### Supplied material
+-------+

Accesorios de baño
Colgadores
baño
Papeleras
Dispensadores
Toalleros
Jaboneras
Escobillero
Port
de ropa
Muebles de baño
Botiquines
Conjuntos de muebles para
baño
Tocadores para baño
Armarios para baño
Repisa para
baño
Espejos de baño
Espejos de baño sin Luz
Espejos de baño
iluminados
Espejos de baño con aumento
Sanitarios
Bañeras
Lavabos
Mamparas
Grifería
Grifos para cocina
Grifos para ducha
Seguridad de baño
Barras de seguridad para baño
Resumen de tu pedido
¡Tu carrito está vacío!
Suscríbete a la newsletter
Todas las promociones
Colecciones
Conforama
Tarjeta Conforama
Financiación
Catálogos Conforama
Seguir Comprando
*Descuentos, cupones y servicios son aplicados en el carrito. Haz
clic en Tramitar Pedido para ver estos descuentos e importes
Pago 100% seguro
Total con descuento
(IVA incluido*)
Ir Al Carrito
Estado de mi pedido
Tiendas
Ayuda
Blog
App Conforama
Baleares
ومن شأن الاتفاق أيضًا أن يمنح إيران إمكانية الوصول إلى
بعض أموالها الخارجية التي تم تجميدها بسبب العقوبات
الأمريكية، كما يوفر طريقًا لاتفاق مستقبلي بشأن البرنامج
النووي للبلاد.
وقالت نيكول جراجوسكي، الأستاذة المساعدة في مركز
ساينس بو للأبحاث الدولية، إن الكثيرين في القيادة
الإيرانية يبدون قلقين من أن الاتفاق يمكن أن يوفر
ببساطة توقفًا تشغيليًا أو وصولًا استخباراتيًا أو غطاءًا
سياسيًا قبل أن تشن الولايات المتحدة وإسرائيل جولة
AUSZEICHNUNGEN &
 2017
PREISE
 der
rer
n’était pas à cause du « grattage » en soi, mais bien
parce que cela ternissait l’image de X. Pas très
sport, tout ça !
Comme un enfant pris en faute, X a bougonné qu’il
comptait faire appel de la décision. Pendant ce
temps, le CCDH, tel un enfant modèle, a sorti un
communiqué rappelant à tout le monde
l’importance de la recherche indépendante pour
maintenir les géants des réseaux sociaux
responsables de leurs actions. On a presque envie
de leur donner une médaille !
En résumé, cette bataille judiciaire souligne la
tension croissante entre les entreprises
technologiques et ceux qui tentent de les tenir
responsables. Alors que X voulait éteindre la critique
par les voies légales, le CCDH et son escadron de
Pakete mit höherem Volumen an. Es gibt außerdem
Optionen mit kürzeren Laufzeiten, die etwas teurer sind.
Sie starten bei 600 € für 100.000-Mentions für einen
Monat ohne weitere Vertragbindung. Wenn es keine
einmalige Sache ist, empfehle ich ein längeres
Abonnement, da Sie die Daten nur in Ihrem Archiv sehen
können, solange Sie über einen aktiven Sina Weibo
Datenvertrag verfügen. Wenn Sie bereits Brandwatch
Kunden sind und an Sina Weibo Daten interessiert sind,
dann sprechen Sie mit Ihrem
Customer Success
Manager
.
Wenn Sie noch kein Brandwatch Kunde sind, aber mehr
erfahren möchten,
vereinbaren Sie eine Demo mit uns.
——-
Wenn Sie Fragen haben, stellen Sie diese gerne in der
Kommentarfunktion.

+-------+

### Work item
Return verbatim the lines running from the start of the records through the line that contains "(IVA incluido*)", including both of these lines.

### Result
Accesorios de baño
Colgadores
baño
Papeleras
Dispensadores
Toalleros
Jaboneras
Escobillero
Port
de ropa
Muebles de baño
Botiquines
Conjuntos de muebles para
baño
Tocadores para baño
Armarios para baño
Repisa para
baño
Espejos de baño
Espejos de baño sin Luz
Espejos de baño
iluminados
Espejos de baño con aumento
Sanitarios
Bañeras
Lavabos
Mamparas
Grifería
Grifos para cocina
Grifos para ducha
Seguridad de baño
Barras de seguridad para baño
Resumen de tu pedido
¡Tu carrito está vacío!
Suscríbete a la newsletter
Todas las promociones
Colecciones
Conforama
Tarjeta Conforama
Financiación
Catálogos Conforama
Seguir Comprando
*Descuentos, cupones y servicios son aplicados en el carrito. Haz
clic en Tramitar Pedido para ver estos descuentos e importes
Pago 100% seguro
Total con descuento
(IVA incluido*)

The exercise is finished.